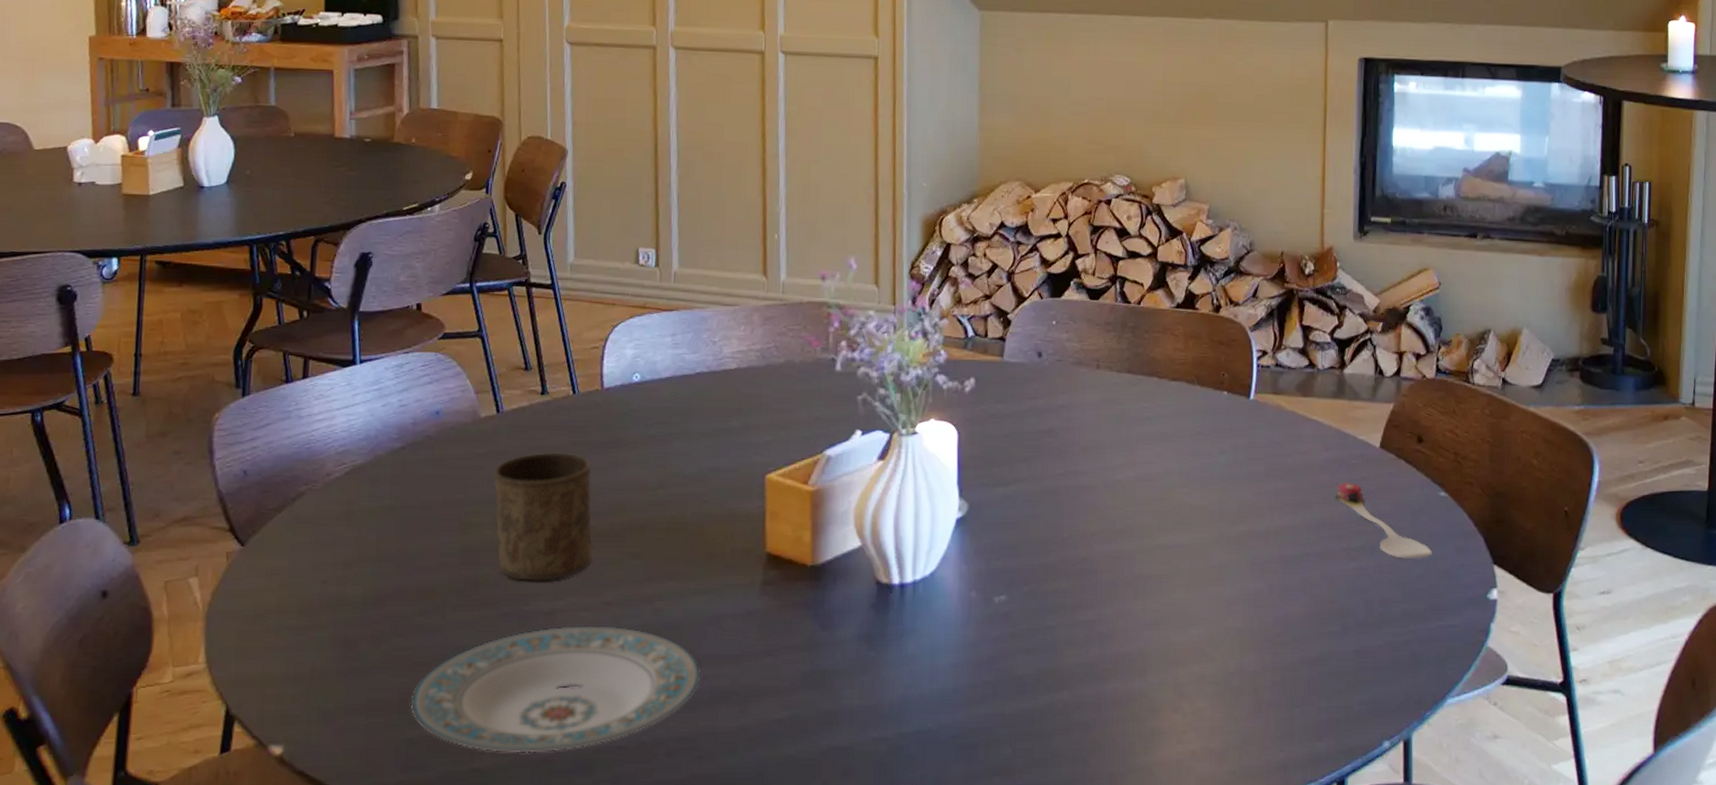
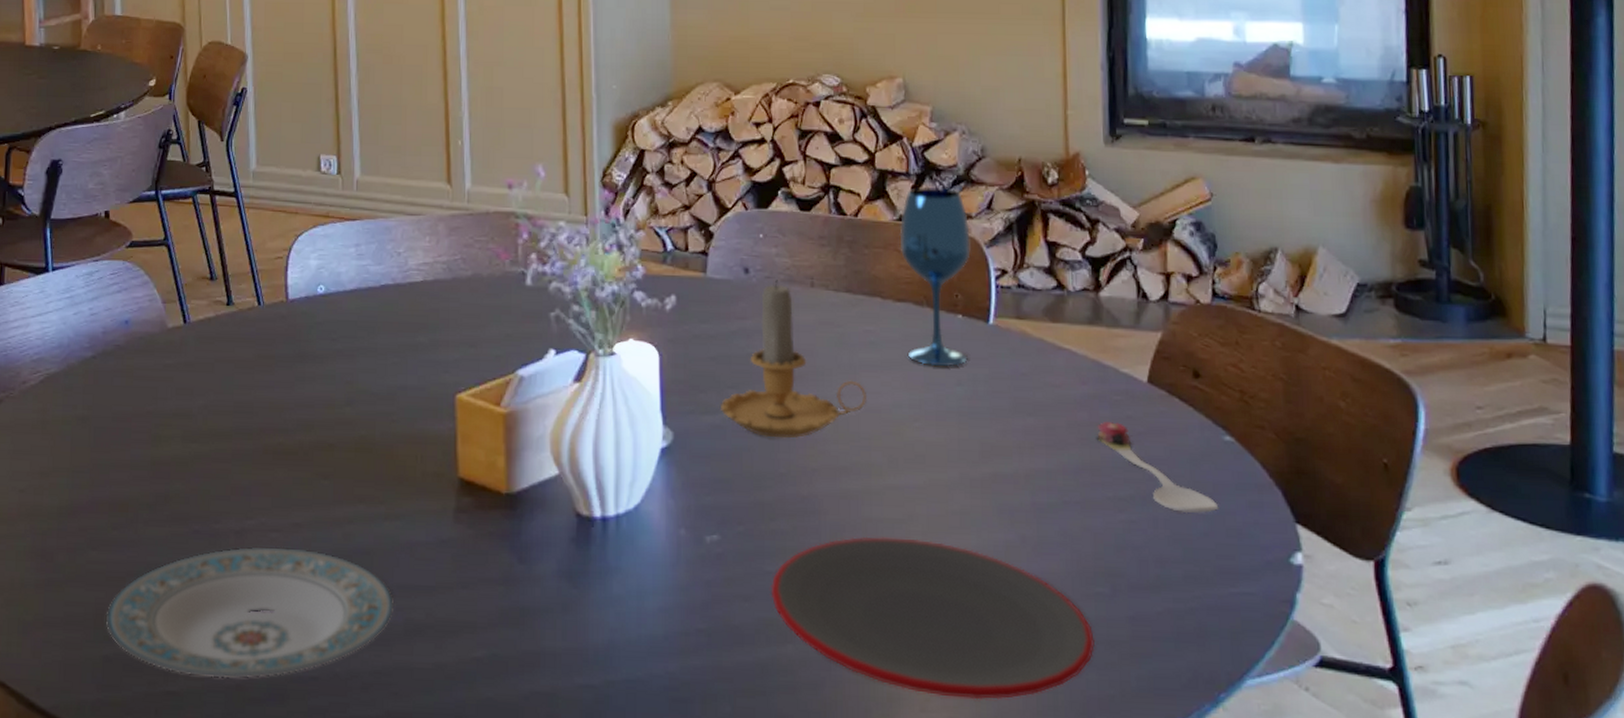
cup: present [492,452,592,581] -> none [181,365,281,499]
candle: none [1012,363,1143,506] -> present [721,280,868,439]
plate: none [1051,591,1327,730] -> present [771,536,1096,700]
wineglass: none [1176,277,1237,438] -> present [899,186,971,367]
--
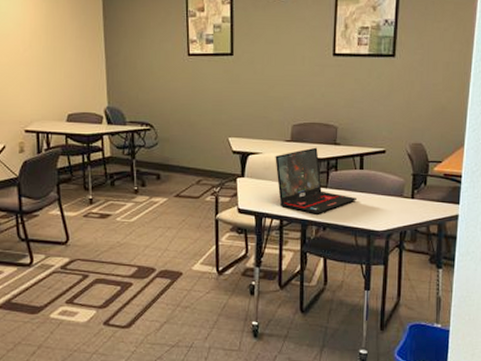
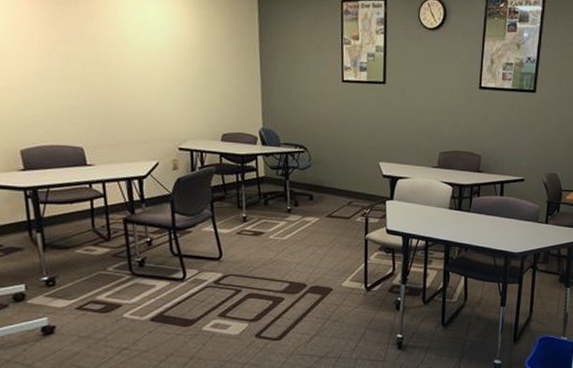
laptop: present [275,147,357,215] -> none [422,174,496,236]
* * *
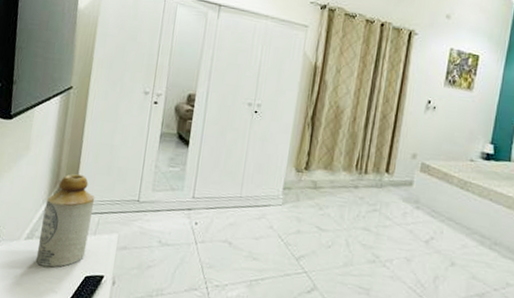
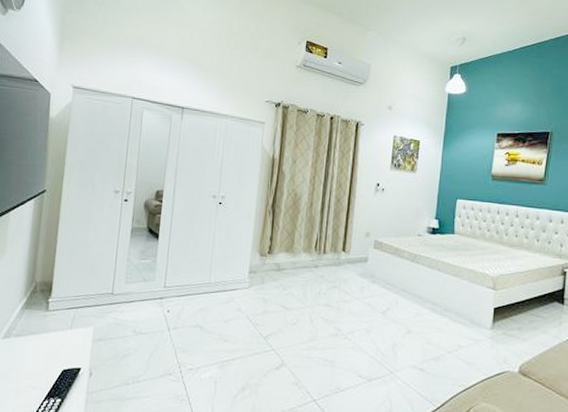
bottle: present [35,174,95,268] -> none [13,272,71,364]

_What the exercise asks_. In the listing above, locate the line containing "plate: none [1051,591,1327,730]" and the line containing "wineglass: none [1176,277,1237,438]". Transcribe those two lines and everything between them, exactly as written.

_Answer_.
plate: none [1051,591,1327,730] -> present [771,536,1096,700]
wineglass: none [1176,277,1237,438] -> present [899,186,971,367]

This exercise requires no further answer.